■ Given information
— BEGIN —

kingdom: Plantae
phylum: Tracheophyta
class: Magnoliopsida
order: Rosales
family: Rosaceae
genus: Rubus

— END —
— BEGIN —

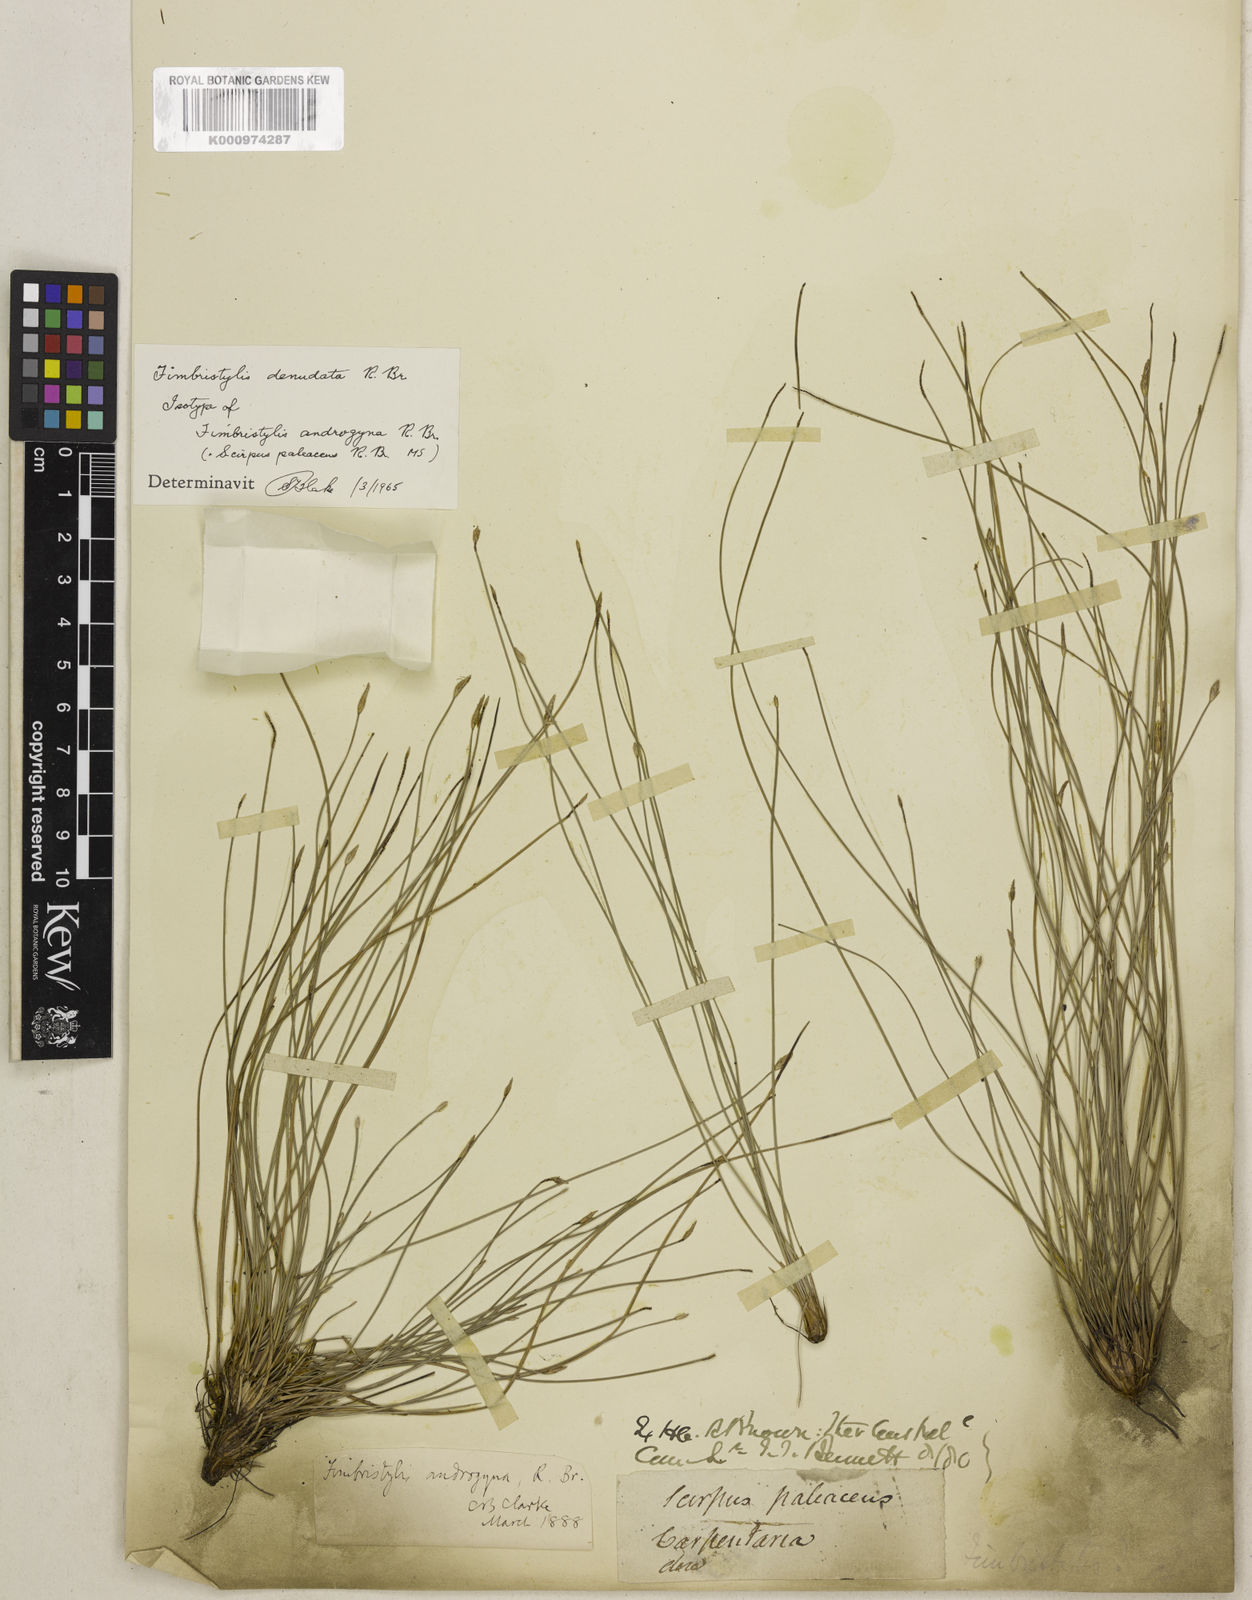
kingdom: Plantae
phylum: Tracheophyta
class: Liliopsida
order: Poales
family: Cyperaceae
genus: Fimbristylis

— END —
— BEGIN —

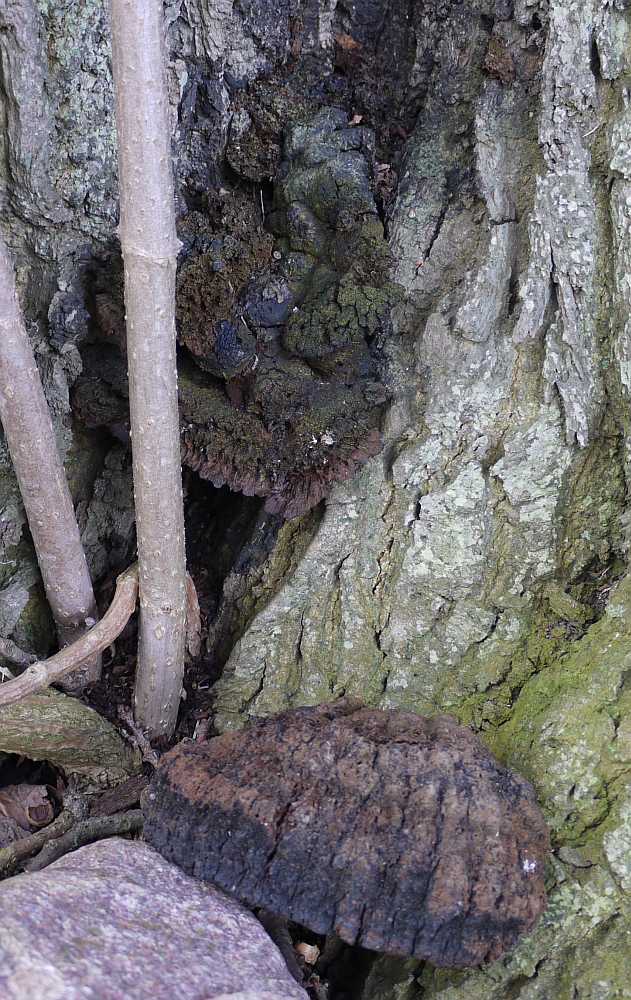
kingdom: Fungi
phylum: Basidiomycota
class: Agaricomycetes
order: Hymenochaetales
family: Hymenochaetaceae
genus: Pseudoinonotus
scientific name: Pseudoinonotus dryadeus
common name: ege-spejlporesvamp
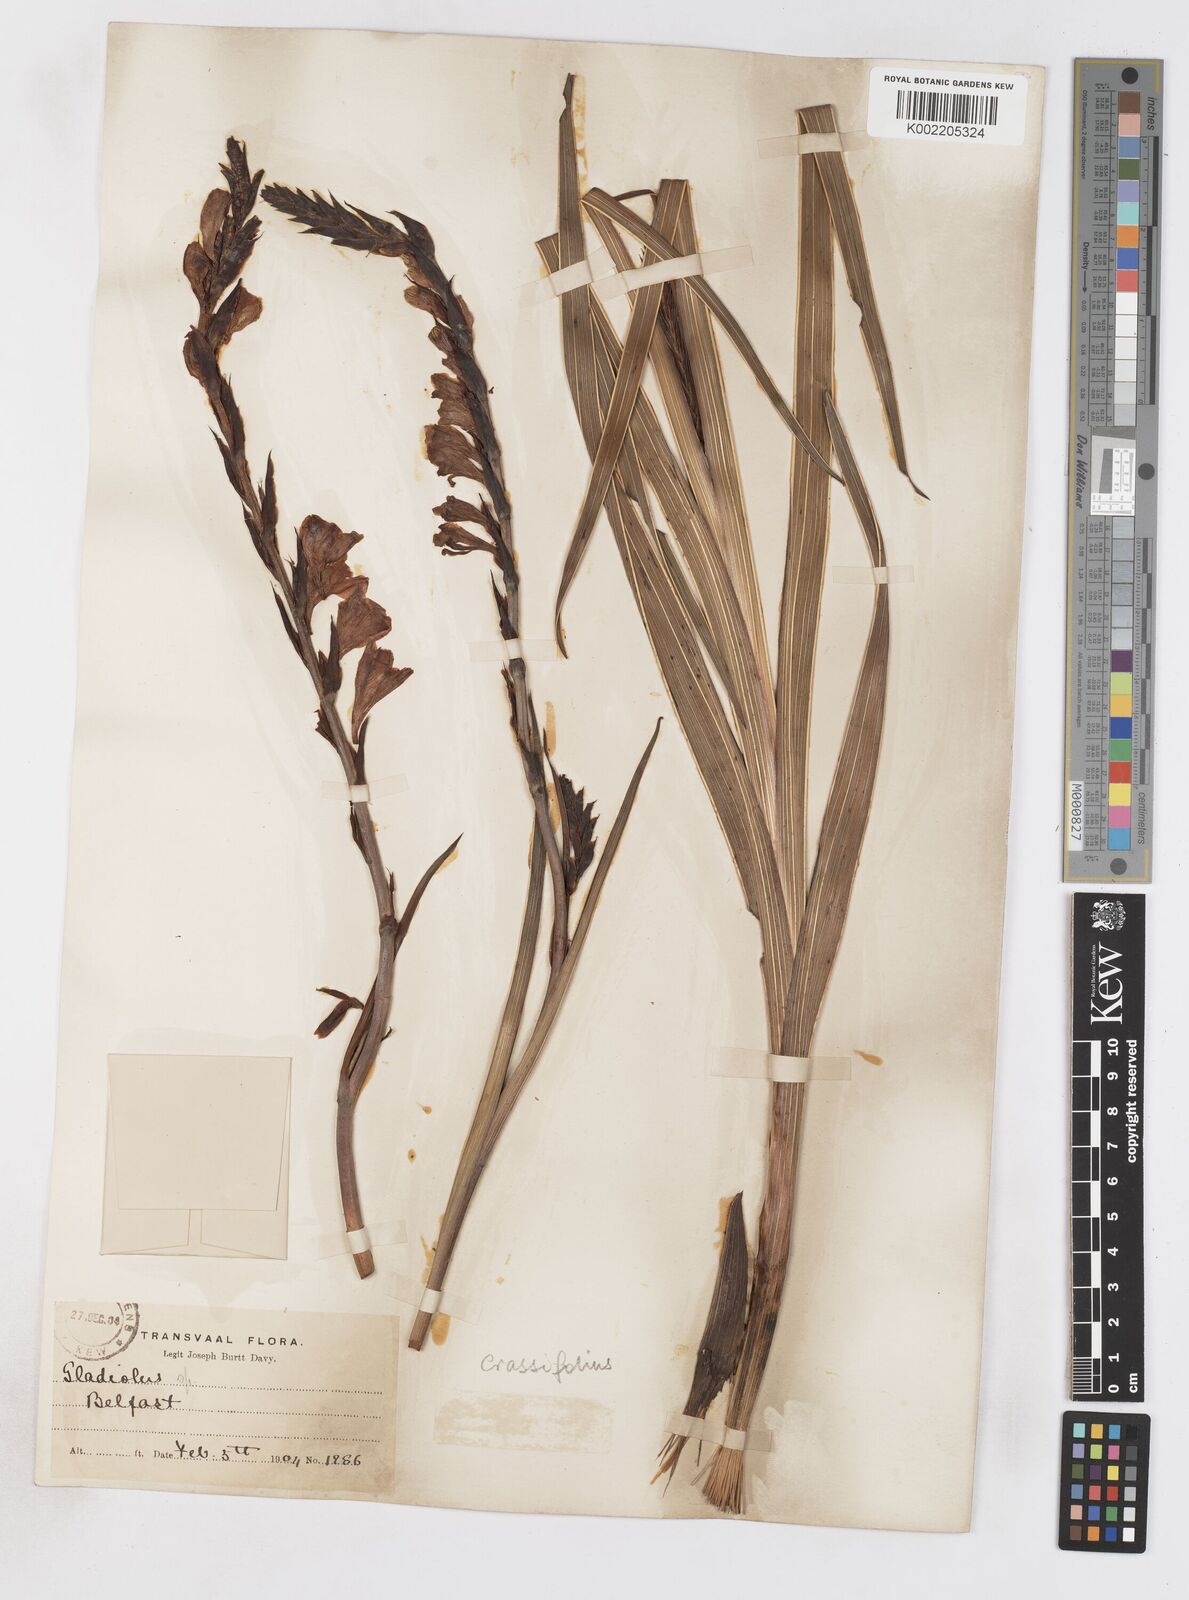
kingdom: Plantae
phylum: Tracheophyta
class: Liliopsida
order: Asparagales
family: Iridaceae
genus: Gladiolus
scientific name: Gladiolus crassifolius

— END —

■ What to do
Write out the lines of the entries from the line with "scientific name: Pseudoinonotus dryadeus" to the line with "scientific name: Gladiolus crassifolius", including both of those lines. Leave the pictures out of your answer.

■ Complete output
scientific name: Pseudoinonotus dryadeus
common name: ege-spejlporesvamp
kingdom: Plantae
phylum: Tracheophyta
class: Liliopsida
order: Asparagales
family: Iridaceae
genus: Gladiolus
scientific name: Gladiolus crassifolius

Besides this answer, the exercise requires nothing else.